[Raw data Boundary: Start]
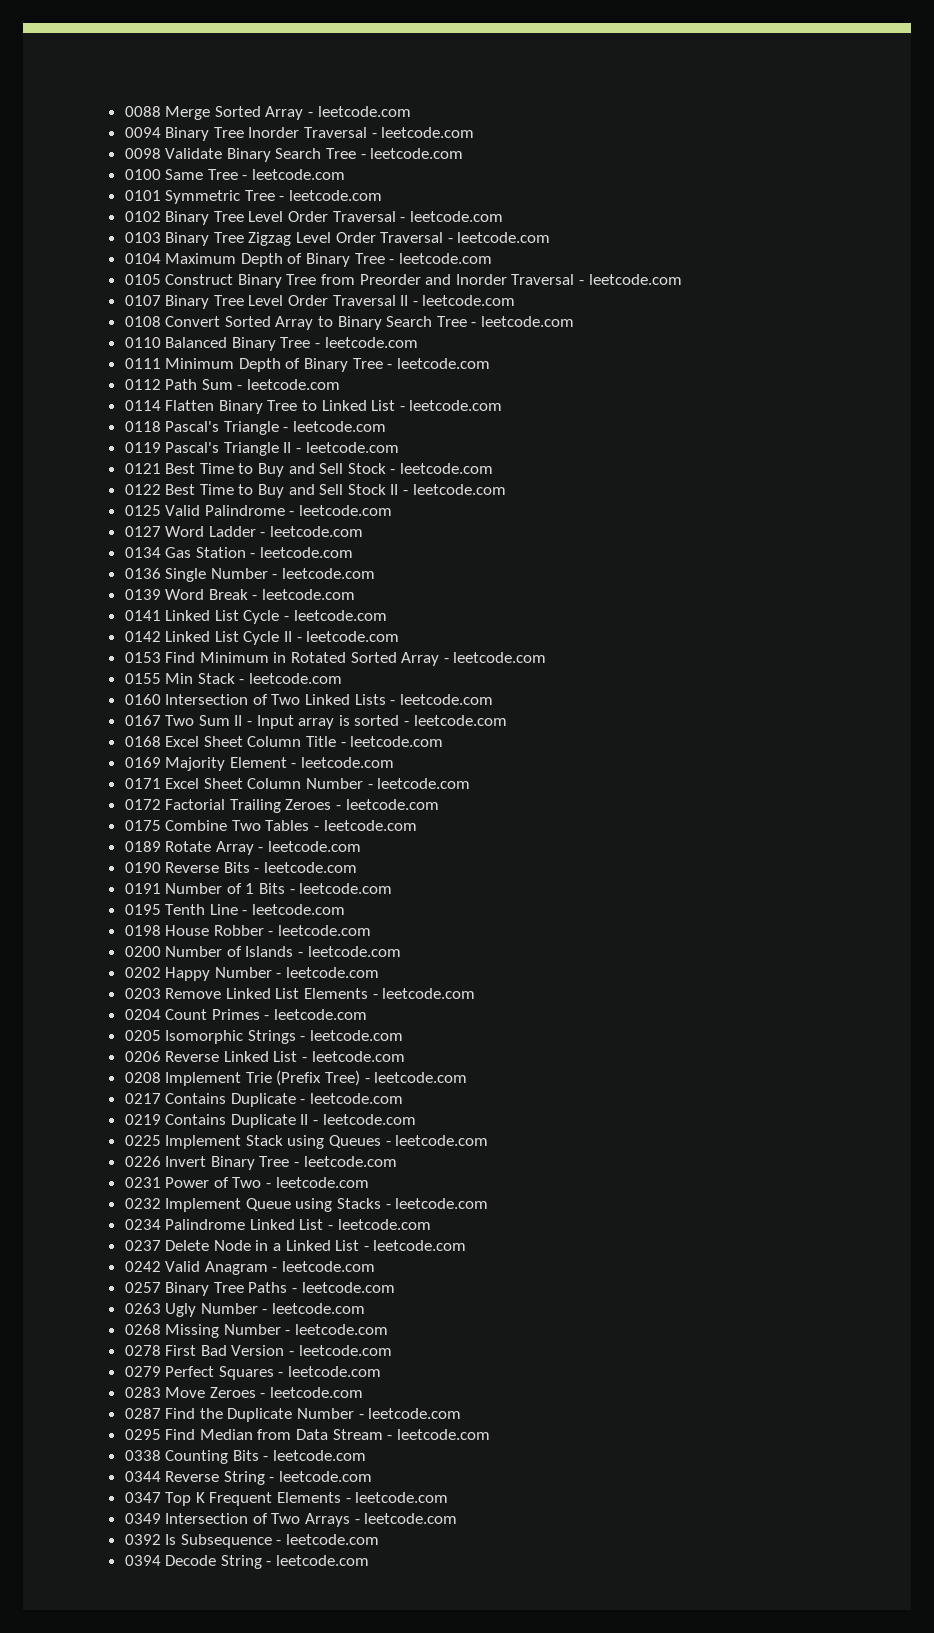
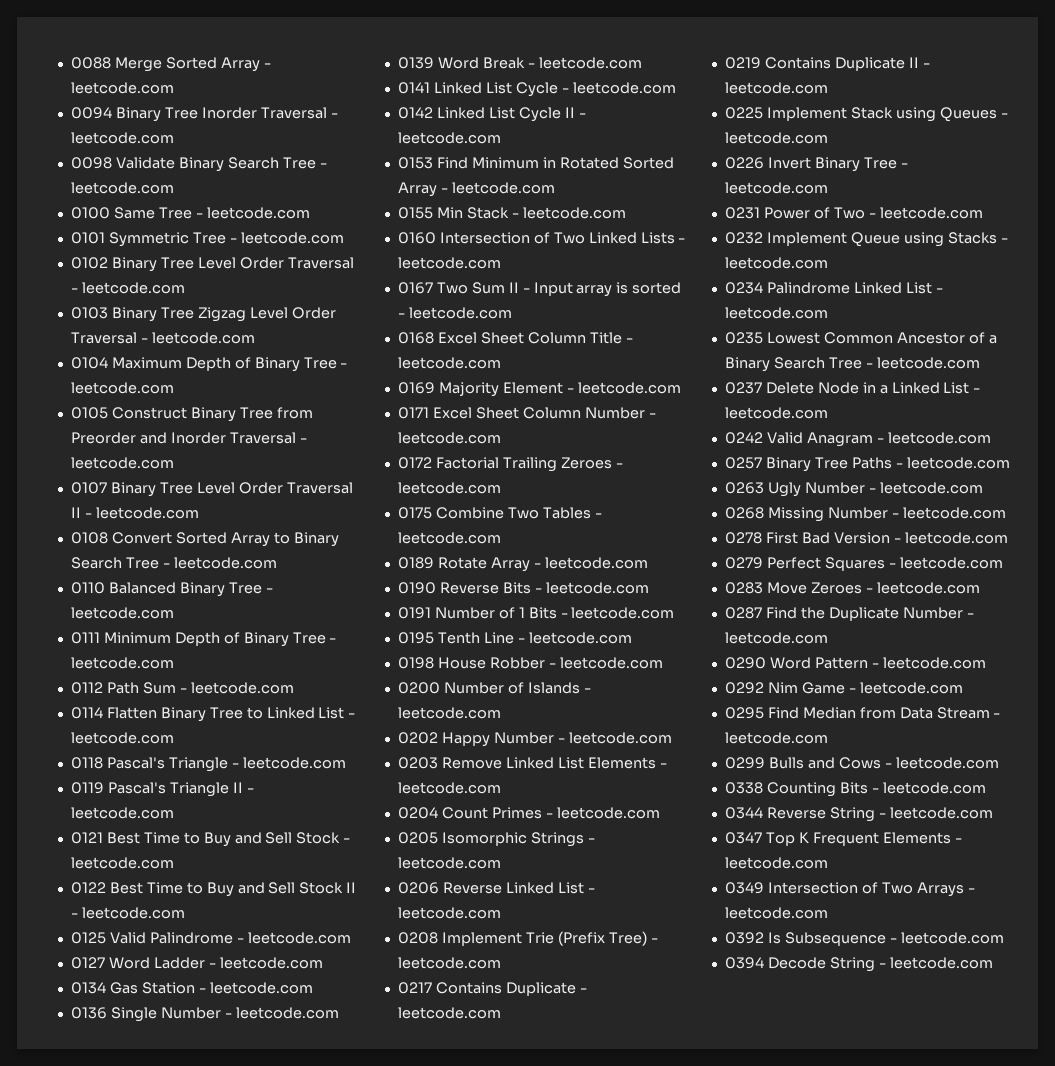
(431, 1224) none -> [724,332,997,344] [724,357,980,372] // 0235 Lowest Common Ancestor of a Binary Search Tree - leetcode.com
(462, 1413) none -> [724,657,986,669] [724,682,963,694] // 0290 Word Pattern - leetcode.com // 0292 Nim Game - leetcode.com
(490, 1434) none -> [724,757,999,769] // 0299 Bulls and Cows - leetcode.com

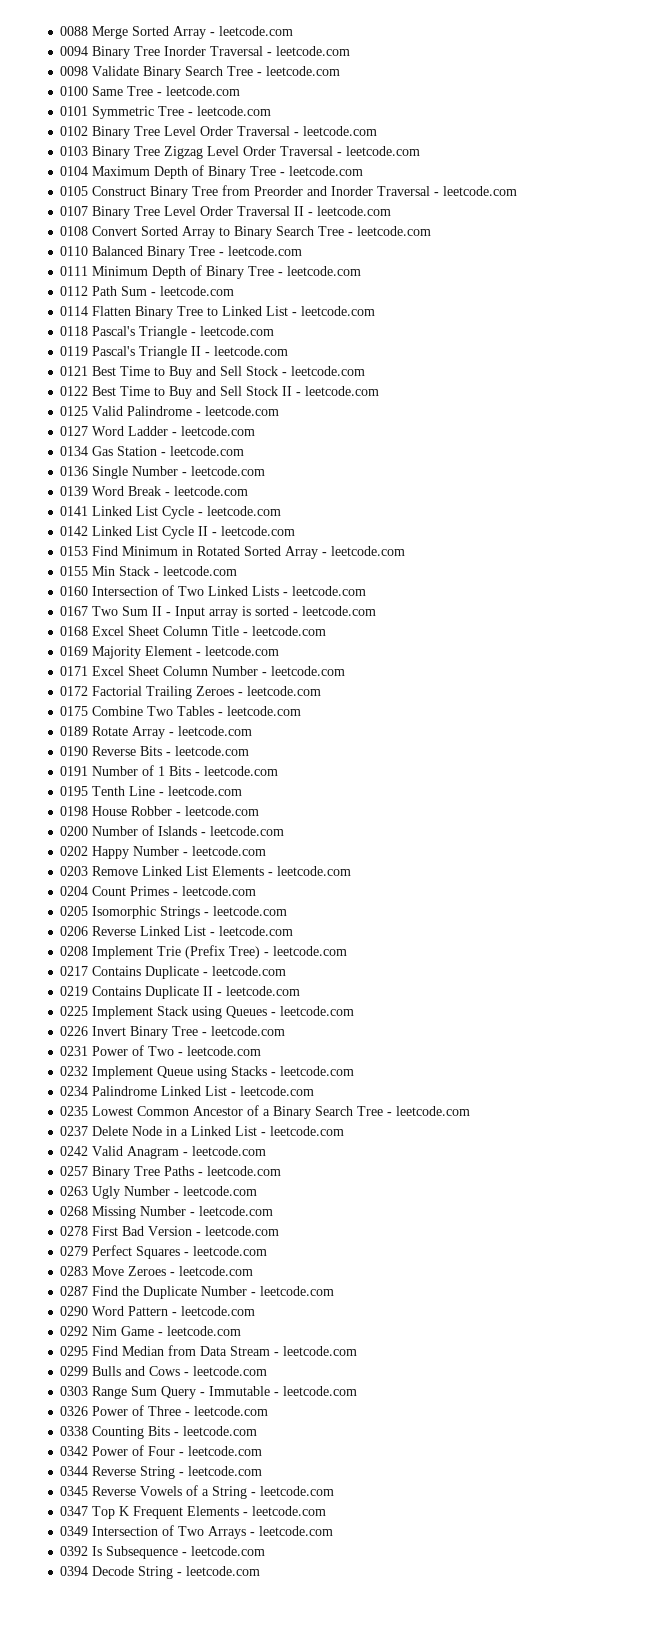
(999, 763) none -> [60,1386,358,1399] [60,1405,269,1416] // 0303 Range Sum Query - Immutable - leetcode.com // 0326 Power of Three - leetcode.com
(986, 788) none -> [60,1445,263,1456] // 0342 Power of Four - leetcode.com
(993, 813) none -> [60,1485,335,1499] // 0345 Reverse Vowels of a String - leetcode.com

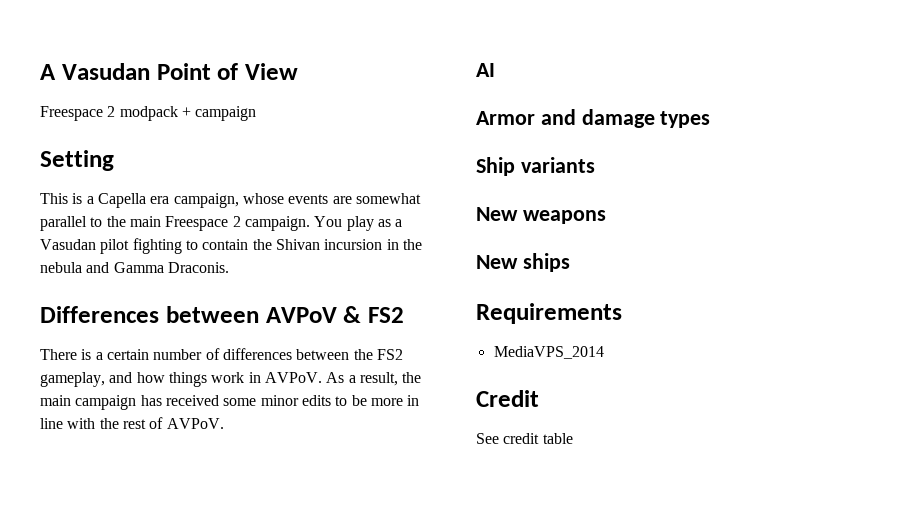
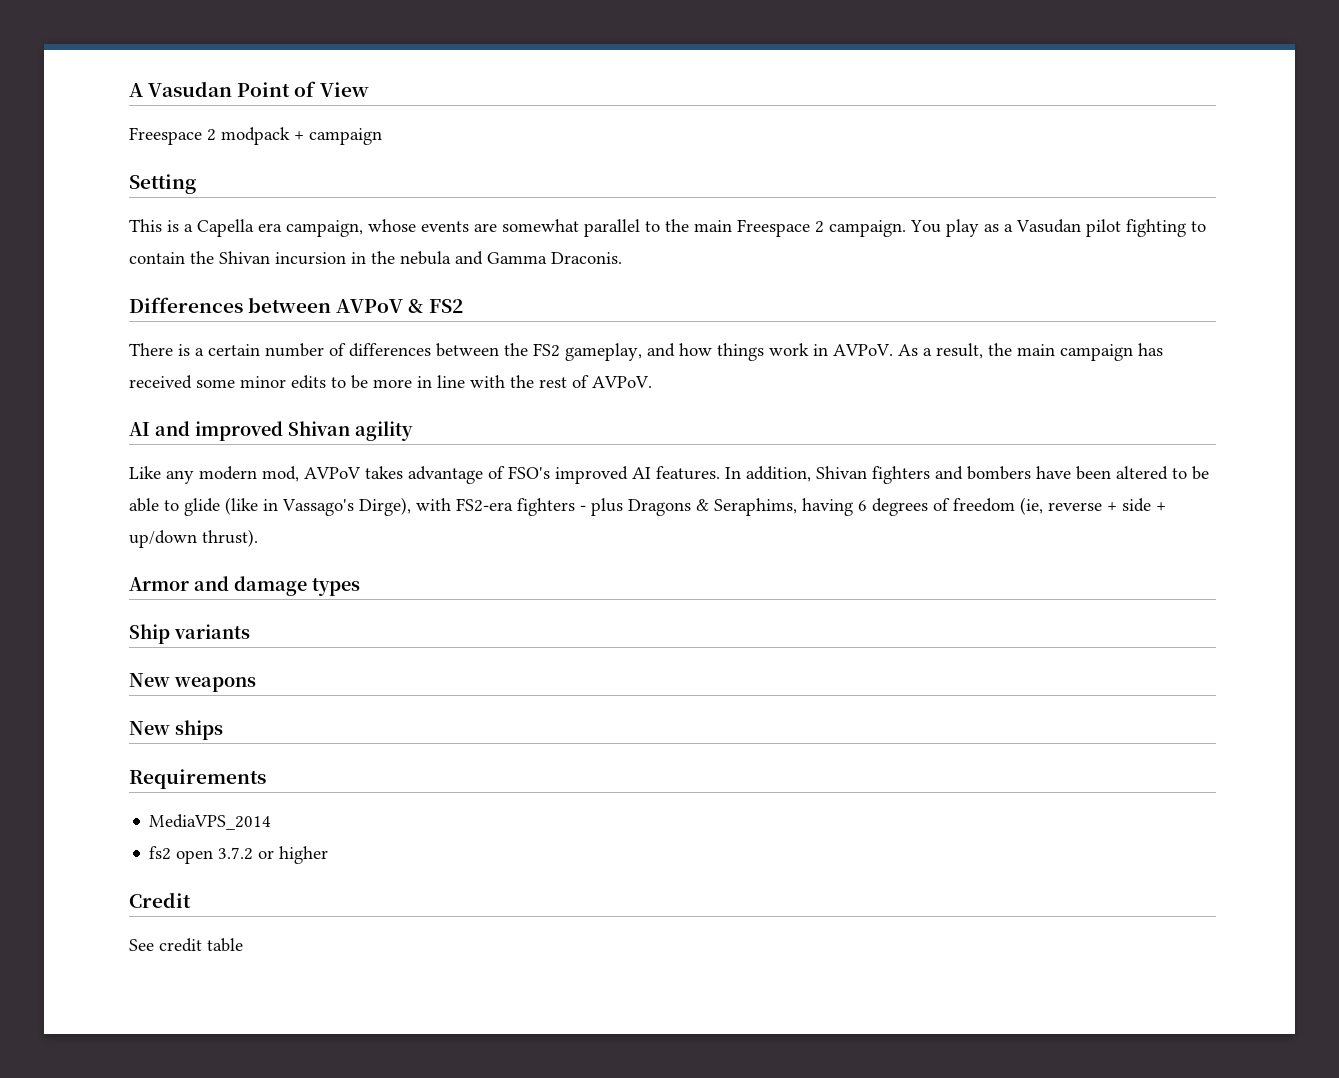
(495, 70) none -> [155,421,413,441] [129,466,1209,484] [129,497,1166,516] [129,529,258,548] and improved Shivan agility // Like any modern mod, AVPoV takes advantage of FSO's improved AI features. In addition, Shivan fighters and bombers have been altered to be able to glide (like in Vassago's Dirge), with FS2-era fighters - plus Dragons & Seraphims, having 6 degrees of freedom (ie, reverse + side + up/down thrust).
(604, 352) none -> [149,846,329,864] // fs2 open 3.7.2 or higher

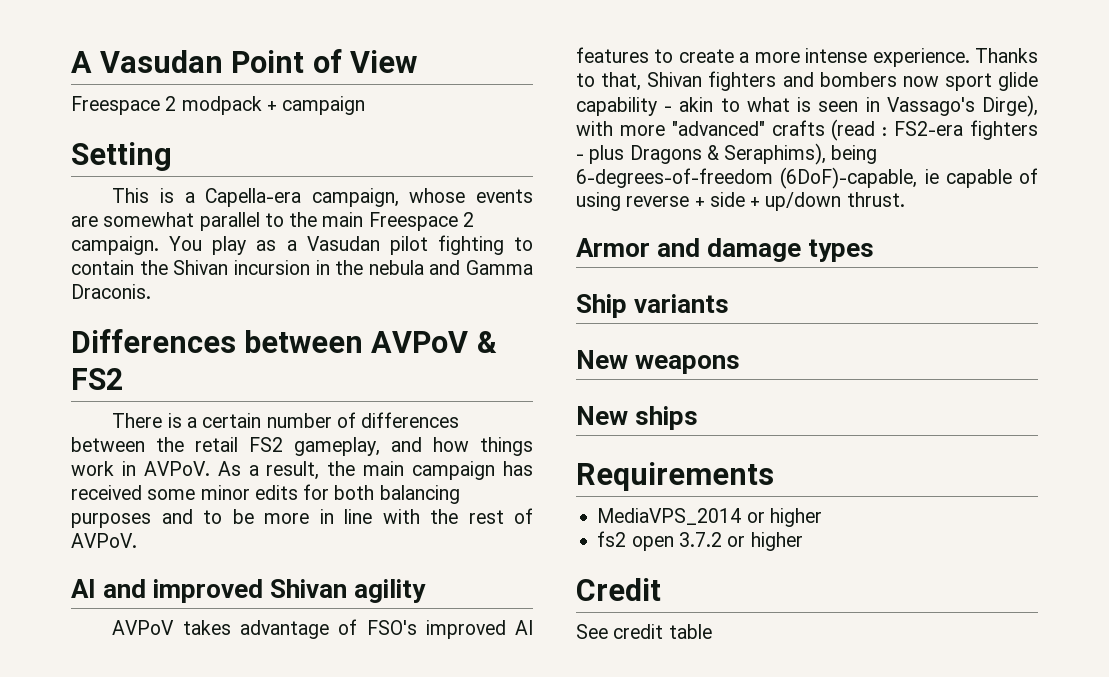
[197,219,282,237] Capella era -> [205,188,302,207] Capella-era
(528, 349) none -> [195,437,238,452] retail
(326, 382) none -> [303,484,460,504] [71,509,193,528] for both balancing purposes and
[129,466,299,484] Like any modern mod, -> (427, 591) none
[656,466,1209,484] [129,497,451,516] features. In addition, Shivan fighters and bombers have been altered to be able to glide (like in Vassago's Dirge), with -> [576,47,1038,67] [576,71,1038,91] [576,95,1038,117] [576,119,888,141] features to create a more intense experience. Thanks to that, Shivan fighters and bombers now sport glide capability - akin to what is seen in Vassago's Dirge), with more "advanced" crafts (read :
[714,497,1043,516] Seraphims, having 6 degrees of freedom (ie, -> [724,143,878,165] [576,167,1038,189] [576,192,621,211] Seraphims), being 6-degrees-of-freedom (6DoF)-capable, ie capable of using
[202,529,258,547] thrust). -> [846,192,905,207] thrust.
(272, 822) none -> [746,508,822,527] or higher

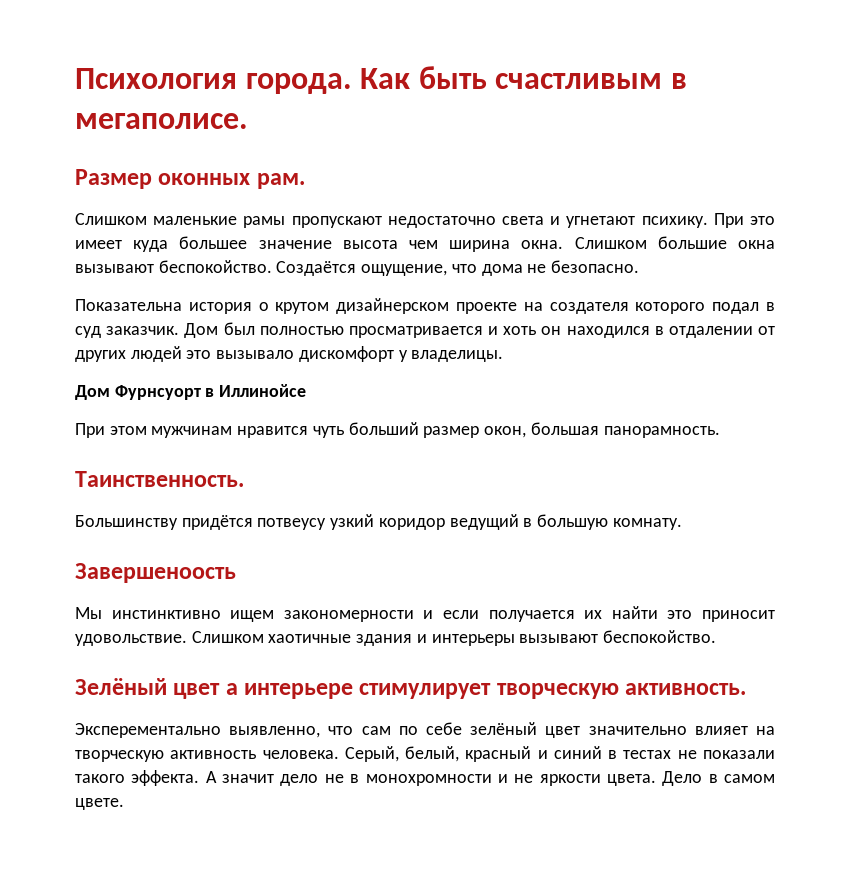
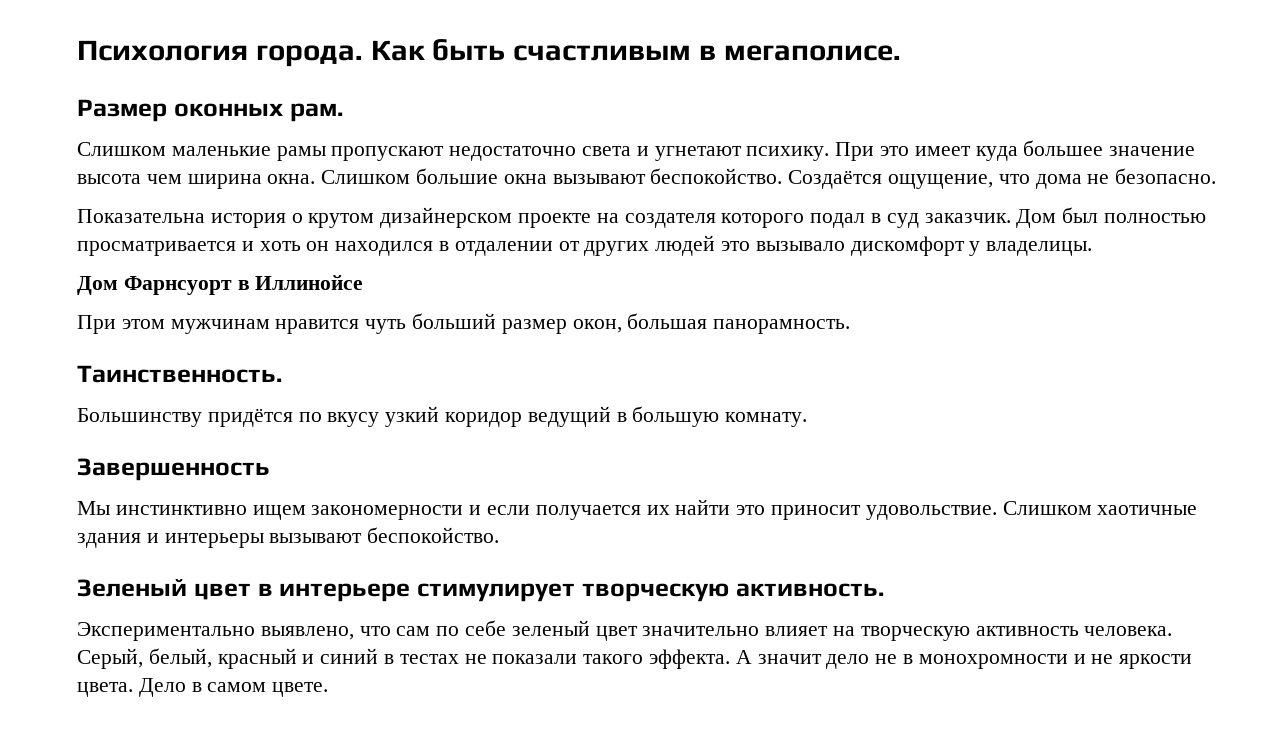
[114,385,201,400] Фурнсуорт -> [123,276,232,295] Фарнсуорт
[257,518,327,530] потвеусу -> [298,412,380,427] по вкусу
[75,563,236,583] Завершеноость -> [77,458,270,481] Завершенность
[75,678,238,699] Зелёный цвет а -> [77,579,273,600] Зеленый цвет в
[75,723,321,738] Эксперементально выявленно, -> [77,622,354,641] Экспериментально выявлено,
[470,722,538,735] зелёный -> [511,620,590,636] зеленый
[Raw data Boundary: End]
Task prompt →
Could you restate, word for word, every line from the one containing "[75,723,321,738] Эксперементально выявленно, ->" through the last line of the records above, and nothing more?

Result of the exercise →
[75,723,321,738] Эксперементально выявленно, -> [77,622,354,641] Экспериментально выявлено,
[470,722,538,735] зелёный -> [511,620,590,636] зеленый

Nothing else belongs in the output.